Page MenuHomePhabricator

Keep calculating latencies for MediaWiki requests that happen k8s
Open, MediumPublic

Description

Currently, we extract latency data from the apache logs using mtail. We want to keep doing so on k8s, but this might be challenging given how we will have to manage such logs (see the parent task).

What we have now is a latency histogram divided by:

  • cluster
  • status code
  • request handler (might be superfluous)
  • request method
  • endpoint

I still don't have solutions to this problem, but some ideas towards a solution are already in my mind:

From logfiles on centrallog

  • Save the logs on centrallog with short retention,
  • run mtail on such logs

Modify mtail to be able to consume logs from kafka

  • In this idea, we'd be able to just consume a kafka topic directly from mtail
  • It probably requires more work that we actually want to commit to

Use envoy to extract the same data

  • We currently lack some dimensions to the telemetry, like separation between http verbs.
  • We'd have to force an envoy configuration just to separate the telemetry, but the effort might be worth it.

Event Timeline

Modify mtail to be able to consume logs from kafka

In this idea, we'd be able to just consume a kafka topic directly from mtail
It probably requires more work that we actually want to commit to

An alternative could also be to modify mtail to ship to kafka, while also supporting sampling.

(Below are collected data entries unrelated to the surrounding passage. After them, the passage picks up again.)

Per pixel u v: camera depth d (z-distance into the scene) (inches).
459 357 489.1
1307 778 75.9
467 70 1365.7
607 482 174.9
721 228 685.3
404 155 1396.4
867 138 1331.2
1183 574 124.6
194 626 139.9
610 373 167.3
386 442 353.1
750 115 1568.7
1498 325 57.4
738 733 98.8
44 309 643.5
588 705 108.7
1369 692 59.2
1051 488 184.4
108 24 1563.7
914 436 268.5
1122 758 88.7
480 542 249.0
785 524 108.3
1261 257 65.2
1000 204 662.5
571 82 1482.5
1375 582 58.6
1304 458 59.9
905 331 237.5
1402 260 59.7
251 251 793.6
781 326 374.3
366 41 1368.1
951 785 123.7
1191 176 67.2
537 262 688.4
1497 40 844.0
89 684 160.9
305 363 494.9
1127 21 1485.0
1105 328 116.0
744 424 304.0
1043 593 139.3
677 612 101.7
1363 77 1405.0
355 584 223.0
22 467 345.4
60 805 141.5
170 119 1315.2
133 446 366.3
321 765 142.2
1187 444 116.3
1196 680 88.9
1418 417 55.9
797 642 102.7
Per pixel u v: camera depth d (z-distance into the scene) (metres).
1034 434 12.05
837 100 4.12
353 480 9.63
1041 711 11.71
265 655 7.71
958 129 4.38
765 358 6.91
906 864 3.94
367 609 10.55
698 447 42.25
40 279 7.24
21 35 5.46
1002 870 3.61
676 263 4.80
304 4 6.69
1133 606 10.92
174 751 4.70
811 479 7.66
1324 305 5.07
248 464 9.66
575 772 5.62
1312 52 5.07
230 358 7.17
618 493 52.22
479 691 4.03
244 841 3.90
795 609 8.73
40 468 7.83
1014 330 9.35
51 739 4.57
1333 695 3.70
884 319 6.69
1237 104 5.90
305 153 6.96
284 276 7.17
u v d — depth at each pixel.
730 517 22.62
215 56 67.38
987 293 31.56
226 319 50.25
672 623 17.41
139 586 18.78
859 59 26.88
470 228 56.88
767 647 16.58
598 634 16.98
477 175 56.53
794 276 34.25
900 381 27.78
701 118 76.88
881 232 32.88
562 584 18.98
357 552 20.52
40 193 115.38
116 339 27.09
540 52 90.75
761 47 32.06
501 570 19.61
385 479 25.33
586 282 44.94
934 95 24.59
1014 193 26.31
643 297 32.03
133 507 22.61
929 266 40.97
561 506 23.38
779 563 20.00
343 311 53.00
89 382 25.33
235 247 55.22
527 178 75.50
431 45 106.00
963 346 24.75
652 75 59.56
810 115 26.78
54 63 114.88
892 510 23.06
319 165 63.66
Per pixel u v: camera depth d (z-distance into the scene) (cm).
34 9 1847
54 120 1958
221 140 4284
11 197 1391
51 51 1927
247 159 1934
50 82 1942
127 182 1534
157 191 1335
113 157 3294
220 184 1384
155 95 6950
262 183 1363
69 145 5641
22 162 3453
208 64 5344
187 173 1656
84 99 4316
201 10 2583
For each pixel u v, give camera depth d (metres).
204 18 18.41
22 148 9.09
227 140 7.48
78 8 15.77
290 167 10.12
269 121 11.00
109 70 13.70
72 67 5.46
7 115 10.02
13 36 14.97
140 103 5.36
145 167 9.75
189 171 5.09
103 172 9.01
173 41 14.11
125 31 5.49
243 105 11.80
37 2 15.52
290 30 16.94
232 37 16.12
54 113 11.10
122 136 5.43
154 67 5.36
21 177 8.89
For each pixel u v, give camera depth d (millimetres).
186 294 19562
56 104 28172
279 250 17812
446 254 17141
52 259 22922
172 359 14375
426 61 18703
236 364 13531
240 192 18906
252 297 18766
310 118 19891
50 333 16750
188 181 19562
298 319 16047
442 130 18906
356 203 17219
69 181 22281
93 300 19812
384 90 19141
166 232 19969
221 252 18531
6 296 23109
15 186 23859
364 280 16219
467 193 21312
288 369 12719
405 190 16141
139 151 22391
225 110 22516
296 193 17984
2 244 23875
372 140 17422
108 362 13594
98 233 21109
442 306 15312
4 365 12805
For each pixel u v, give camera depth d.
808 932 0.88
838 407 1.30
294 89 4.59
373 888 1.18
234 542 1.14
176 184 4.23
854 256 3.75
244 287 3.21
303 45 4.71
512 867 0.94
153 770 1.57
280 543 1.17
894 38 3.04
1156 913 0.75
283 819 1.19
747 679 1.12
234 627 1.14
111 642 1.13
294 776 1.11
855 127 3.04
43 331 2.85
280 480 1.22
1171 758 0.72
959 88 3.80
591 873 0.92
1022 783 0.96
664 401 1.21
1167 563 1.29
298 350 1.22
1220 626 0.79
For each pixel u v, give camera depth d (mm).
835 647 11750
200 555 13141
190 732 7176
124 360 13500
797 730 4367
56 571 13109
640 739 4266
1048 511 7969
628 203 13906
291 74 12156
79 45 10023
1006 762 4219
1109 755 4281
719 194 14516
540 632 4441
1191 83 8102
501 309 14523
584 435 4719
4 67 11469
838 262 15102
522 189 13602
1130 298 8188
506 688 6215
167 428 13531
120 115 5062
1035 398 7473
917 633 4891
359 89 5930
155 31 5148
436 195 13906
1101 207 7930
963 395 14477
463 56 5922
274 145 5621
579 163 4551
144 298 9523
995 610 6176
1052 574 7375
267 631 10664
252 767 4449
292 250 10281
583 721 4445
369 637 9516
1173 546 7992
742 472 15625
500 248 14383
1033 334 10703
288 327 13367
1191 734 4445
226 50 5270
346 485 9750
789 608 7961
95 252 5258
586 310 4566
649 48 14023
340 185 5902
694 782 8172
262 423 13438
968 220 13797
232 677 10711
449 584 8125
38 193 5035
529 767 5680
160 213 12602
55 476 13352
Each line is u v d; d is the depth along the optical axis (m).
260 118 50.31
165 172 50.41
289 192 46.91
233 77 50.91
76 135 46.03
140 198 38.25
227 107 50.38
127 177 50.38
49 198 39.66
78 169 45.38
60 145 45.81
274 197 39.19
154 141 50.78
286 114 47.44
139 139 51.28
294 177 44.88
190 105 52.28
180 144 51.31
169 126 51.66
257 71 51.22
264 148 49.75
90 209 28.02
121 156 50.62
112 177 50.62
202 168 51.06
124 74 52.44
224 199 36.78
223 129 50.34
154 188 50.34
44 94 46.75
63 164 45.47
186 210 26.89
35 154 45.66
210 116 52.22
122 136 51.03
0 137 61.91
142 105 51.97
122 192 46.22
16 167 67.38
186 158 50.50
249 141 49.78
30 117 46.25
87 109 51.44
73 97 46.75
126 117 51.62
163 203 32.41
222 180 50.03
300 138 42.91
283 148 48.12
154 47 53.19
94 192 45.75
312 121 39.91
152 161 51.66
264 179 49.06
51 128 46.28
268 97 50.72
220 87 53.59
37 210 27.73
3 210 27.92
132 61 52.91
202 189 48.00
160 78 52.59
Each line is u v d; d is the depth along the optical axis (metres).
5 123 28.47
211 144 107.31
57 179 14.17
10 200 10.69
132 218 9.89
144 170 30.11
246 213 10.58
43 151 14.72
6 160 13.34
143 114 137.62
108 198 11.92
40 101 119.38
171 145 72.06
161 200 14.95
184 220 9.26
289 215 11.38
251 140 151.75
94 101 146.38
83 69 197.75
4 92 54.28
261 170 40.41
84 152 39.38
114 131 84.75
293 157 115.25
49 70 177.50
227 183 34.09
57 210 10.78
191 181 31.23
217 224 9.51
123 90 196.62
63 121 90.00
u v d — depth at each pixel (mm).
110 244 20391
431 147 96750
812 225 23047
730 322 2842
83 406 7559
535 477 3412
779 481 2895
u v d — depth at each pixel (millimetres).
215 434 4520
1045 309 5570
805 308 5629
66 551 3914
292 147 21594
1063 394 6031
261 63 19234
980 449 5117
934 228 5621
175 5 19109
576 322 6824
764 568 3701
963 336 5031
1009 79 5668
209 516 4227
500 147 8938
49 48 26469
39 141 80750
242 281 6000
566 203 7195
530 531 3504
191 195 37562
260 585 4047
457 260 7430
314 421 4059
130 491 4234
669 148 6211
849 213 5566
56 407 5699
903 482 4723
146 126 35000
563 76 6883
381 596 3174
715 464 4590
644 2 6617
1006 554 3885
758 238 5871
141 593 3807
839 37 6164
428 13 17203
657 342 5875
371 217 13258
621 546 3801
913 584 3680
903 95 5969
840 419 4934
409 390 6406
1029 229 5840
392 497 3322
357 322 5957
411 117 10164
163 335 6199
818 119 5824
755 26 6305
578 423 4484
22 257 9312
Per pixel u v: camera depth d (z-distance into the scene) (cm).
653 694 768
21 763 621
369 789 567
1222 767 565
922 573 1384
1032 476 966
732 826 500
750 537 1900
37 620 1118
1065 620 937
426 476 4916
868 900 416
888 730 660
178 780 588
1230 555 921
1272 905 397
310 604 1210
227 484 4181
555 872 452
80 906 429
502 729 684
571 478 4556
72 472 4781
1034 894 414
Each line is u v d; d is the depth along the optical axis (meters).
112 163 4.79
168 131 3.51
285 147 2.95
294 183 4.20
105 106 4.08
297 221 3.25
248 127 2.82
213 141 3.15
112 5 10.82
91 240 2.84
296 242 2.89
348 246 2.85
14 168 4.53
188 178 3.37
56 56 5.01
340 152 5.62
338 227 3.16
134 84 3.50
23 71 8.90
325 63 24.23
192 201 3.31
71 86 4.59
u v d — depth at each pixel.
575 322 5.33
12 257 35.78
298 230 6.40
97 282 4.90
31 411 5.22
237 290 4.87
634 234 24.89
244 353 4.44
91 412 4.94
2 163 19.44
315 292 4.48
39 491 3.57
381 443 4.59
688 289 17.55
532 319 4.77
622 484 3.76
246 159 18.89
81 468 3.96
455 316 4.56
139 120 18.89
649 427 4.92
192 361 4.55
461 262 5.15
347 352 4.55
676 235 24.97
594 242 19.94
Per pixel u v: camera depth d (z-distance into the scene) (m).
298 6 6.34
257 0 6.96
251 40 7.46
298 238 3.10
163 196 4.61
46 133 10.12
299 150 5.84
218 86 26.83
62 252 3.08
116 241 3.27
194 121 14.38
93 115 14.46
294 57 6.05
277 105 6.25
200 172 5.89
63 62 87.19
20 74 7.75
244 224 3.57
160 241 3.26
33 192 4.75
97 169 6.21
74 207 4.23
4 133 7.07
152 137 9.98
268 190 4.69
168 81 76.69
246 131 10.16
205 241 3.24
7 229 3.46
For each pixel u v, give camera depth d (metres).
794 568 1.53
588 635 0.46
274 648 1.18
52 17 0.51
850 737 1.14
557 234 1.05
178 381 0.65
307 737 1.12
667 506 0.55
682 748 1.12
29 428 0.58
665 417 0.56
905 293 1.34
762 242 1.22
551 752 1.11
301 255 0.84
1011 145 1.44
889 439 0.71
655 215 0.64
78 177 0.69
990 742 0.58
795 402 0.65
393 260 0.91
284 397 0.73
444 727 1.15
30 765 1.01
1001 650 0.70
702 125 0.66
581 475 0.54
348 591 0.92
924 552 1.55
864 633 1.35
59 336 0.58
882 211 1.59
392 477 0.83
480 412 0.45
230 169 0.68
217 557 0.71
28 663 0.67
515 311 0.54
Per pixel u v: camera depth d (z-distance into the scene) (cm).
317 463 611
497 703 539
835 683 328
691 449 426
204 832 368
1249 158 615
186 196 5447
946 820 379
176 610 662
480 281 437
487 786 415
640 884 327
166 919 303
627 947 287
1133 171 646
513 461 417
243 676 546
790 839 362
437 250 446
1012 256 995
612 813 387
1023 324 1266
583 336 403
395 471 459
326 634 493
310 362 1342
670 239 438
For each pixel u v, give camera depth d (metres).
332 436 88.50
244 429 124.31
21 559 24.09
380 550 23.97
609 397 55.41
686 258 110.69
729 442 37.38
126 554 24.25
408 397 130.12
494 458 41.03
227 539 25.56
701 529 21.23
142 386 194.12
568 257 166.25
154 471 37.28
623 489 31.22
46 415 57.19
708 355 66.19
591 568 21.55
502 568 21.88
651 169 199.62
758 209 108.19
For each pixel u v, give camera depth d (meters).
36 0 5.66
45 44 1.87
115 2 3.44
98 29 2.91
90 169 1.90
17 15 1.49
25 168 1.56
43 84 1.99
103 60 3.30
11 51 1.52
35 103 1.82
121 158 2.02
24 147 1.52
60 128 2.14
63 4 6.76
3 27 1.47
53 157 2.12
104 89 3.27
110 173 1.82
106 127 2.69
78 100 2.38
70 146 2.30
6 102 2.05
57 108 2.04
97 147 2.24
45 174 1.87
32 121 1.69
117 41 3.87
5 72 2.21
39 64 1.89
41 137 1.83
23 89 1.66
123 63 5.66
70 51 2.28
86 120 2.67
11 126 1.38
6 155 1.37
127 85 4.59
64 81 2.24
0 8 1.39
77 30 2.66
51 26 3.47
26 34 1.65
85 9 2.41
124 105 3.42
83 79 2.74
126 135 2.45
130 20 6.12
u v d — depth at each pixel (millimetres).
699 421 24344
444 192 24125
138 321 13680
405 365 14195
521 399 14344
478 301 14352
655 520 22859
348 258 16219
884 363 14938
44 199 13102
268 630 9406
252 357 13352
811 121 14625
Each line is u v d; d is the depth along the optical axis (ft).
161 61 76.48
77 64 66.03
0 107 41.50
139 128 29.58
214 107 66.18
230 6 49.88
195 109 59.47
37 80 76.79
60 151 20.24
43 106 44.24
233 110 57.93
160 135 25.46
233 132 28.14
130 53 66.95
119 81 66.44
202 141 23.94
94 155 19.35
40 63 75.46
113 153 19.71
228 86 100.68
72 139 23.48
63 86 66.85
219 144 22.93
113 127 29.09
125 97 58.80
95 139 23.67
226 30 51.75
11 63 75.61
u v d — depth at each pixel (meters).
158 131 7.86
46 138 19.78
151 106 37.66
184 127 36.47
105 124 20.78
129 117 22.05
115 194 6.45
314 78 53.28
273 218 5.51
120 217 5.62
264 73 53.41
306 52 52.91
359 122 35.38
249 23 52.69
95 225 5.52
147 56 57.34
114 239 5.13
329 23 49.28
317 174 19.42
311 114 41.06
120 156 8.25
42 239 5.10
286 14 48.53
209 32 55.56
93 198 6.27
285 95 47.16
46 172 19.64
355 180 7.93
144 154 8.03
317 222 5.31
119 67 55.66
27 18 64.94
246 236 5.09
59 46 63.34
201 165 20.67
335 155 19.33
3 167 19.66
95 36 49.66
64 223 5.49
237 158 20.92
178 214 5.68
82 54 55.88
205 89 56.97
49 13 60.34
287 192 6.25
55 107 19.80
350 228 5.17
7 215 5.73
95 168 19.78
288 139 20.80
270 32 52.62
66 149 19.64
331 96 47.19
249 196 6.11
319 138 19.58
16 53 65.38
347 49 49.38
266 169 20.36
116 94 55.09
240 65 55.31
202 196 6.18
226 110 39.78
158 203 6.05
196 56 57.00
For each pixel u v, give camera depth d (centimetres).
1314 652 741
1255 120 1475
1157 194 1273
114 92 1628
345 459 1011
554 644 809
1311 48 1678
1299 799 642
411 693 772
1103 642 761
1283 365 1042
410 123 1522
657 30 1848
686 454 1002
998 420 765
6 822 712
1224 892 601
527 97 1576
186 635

That way we could have mtail as a sidecar, consume a pipe (does it support that?), calculate metrics on the total amount of requests per pod, optionally sample and ship to kafka.

Another possible solution is to extract the metrics via a sum aggregation query with prometheus-es-exporter. It's pretty easy to set up, but has the drawback of the logs must be indexed before they can be queried and exported.

My two cents: keeping mtail (or similar, in the envoy case) processing on-host would be ideal I think: it'll be simpler to scale (i.e. mtail doesn't have to deal with the logs firehose) and the blast radius of "mtail down" is the host(s) involved as opposed to all metrics. The trade off is of course the mtail process running/deployed on all hosts involved.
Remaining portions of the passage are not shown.